WHAT YOU NEED TO DO: Can you rename every "needle reading" in the data below to "bearing" and leave everything else unchanged?

═══ RECORD SET ═══

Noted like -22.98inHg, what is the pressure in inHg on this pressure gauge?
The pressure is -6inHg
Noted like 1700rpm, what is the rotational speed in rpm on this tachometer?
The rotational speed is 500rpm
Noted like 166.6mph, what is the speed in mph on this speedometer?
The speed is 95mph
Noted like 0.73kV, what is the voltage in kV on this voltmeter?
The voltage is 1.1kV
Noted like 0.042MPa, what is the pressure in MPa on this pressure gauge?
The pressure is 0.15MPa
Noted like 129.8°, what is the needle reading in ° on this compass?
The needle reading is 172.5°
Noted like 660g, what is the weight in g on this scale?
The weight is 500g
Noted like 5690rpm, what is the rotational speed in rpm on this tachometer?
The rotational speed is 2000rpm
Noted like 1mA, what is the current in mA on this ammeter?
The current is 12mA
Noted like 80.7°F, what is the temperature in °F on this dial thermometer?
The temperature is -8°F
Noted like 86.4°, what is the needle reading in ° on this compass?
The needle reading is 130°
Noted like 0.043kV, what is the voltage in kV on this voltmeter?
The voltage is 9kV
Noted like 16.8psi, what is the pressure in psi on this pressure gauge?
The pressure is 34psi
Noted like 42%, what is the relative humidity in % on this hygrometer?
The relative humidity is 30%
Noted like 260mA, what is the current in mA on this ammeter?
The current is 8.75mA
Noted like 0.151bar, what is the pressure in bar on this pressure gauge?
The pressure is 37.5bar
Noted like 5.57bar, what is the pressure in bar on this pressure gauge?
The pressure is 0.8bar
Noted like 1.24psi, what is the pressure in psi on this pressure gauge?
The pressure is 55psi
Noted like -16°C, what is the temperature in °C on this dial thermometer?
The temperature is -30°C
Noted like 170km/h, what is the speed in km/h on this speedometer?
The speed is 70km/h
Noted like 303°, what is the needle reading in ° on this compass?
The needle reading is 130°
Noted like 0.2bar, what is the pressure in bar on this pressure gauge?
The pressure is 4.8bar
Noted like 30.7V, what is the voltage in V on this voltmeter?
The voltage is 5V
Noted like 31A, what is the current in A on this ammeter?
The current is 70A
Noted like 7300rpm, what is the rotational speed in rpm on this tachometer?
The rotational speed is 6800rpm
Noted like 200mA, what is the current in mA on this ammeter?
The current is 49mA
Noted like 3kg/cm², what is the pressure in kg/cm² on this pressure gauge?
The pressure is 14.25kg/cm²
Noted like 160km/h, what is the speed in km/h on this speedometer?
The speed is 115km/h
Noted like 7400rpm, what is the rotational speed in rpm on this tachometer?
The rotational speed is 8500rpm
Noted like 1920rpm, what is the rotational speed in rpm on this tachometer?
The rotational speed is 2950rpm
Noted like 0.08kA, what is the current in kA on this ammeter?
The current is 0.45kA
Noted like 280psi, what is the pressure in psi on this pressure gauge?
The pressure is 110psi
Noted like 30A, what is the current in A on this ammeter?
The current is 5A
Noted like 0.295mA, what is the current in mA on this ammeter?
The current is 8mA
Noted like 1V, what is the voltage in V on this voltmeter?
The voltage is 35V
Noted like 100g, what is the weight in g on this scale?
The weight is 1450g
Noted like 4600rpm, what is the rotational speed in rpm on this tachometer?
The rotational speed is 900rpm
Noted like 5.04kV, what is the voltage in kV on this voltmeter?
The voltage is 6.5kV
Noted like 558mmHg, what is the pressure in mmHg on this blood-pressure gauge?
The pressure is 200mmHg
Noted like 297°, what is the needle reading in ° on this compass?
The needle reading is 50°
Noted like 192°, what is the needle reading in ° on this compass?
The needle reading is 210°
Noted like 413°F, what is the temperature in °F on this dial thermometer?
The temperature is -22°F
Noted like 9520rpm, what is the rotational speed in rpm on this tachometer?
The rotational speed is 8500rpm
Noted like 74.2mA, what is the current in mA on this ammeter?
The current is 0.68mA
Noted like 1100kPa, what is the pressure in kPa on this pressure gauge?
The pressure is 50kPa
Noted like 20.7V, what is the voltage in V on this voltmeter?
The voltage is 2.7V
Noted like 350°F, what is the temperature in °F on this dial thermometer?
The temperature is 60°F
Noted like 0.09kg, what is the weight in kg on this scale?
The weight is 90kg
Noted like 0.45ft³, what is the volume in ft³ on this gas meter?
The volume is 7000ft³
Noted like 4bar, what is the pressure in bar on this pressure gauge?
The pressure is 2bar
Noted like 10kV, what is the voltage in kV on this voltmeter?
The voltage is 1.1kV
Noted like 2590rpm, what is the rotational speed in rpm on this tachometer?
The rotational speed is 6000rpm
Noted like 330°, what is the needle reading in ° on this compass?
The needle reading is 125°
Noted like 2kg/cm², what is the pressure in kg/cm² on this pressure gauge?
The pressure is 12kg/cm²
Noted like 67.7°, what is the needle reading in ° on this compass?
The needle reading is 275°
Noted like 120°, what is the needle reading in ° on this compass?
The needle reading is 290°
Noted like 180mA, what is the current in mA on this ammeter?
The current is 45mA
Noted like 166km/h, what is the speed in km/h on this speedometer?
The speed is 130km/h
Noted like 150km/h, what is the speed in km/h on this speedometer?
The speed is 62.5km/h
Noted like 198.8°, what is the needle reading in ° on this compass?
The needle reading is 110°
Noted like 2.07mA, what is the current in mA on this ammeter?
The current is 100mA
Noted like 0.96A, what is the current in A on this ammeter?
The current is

═══

ANSWER TO THIS PROBLEM:
Noted like -22.98inHg, what is the pressure in inHg on this pressure gauge?
The pressure is -6inHg
Noted like 1700rpm, what is the rotational speed in rpm on this tachometer?
The rotational speed is 500rpm
Noted like 166.6mph, what is the speed in mph on this speedometer?
The speed is 95mph
Noted like 0.73kV, what is the voltage in kV on this voltmeter?
The voltage is 1.1kV
Noted like 0.042MPa, what is the pressure in MPa on this pressure gauge?
The pressure is 0.15MPa
Noted like 129.8°, what is the bearing in ° on this compass?
The bearing is 172.5°
Noted like 660g, what is the weight in g on this scale?
The weight is 500g
Noted like 5690rpm, what is the rotational speed in rpm on this tachometer?
The rotational speed is 2000rpm
Noted like 1mA, what is the current in mA on this ammeter?
The current is 12mA
Noted like 80.7°F, what is the temperature in °F on this dial thermometer?
The temperature is -8°F
Noted like 86.4°, what is the bearing in ° on this compass?
The bearing is 130°
Noted like 0.043kV, what is the voltage in kV on this voltmeter?
The voltage is 9kV
Noted like 16.8psi, what is the pressure in psi on this pressure gauge?
The pressure is 34psi
Noted like 42%, what is the relative humidity in % on this hygrometer?
The relative humidity is 30%
Noted like 260mA, what is the current in mA on this ammeter?
The current is 8.75mA
Noted like 0.151bar, what is the pressure in bar on this pressure gauge?
The pressure is 37.5bar
Noted like 5.57bar, what is the pressure in bar on this pressure gauge?
The pressure is 0.8bar
Noted like 1.24psi, what is the pressure in psi on this pressure gauge?
The pressure is 55psi
Noted like -16°C, what is the temperature in °C on this dial thermometer?
The temperature is -30°C
Noted like 170km/h, what is the speed in km/h on this speedometer?
The speed is 70km/h
Noted like 303°, what is the bearing in ° on this compass?
The bearing is 130°
Noted like 0.2bar, what is the pressure in bar on this pressure gauge?
The pressure is 4.8bar
Noted like 30.7V, what is the voltage in V on this voltmeter?
The voltage is 5V
Noted like 31A, what is the current in A on this ammeter?
The current is 70A
Noted like 7300rpm, what is the rotational speed in rpm on this tachometer?
The rotational speed is 6800rpm
Noted like 200mA, what is the current in mA on this ammeter?
The current is 49mA
Noted like 3kg/cm², what is the pressure in kg/cm² on this pressure gauge?
The pressure is 14.25kg/cm²
Noted like 160km/h, what is the speed in km/h on this speedometer?
The speed is 115km/h
Noted like 7400rpm, what is the rotational speed in rpm on this tachometer?
The rotational speed is 8500rpm
Noted like 1920rpm, what is the rotational speed in rpm on this tachometer?
The rotational speed is 2950rpm
Noted like 0.08kA, what is the current in kA on this ammeter?
The current is 0.45kA
Noted like 280psi, what is the pressure in psi on this pressure gauge?
The pressure is 110psi
Noted like 30A, what is the current in A on this ammeter?
The current is 5A
Noted like 0.295mA, what is the current in mA on this ammeter?
The current is 8mA
Noted like 1V, what is the voltage in V on this voltmeter?
The voltage is 35V
Noted like 100g, what is the weight in g on this scale?
The weight is 1450g
Noted like 4600rpm, what is the rotational speed in rpm on this tachometer?
The rotational speed is 900rpm
Noted like 5.04kV, what is the voltage in kV on this voltmeter?
The voltage is 6.5kV
Noted like 558mmHg, what is the pressure in mmHg on this blood-pressure gauge?
The pressure is 200mmHg
Noted like 297°, what is the bearing in ° on this compass?
The bearing is 50°
Noted like 192°, what is the bearing in ° on this compass?
The bearing is 210°
Noted like 413°F, what is the temperature in °F on this dial thermometer?
The temperature is -22°F
Noted like 9520rpm, what is the rotational speed in rpm on this tachometer?
The rotational speed is 8500rpm
Noted like 74.2mA, what is the current in mA on this ammeter?
The current is 0.68mA
Noted like 1100kPa, what is the pressure in kPa on this pressure gauge?
The pressure is 50kPa
Noted like 20.7V, what is the voltage in V on this voltmeter?
The voltage is 2.7V
Noted like 350°F, what is the temperature in °F on this dial thermometer?
The temperature is 60°F
Noted like 0.09kg, what is the weight in kg on this scale?
The weight is 90kg
Noted like 0.45ft³, what is the volume in ft³ on this gas meter?
The volume is 7000ft³
Noted like 4bar, what is the pressure in bar on this pressure gauge?
The pressure is 2bar
Noted like 10kV, what is the voltage in kV on this voltmeter?
The voltage is 1.1kV
Noted like 2590rpm, what is the rotational speed in rpm on this tachometer?
The rotational speed is 6000rpm
Noted like 330°, what is the bearing in ° on this compass?
The bearing is 125°
Noted like 2kg/cm², what is the pressure in kg/cm² on this pressure gauge?
The pressure is 12kg/cm²
Noted like 67.7°, what is the bearing in ° on this compass?
The bearing is 275°
Noted like 120°, what is the bearing in ° on this compass?
The bearing is 290°
Noted like 180mA, what is the current in mA on this ammeter?
The current is 45mA
Noted like 166km/h, what is the speed in km/h on this speedometer?
The speed is 130km/h
Noted like 150km/h, what is the speed in km/h on this speedometer?
The speed is 62.5km/h
Noted like 198.8°, what is the bearing in ° on this compass?
The bearing is 110°
Noted like 2.07mA, what is the current in mA on this ammeter?
The current is 100mA
Noted like 0.96A, what is the current in A on this ammeter?
The current is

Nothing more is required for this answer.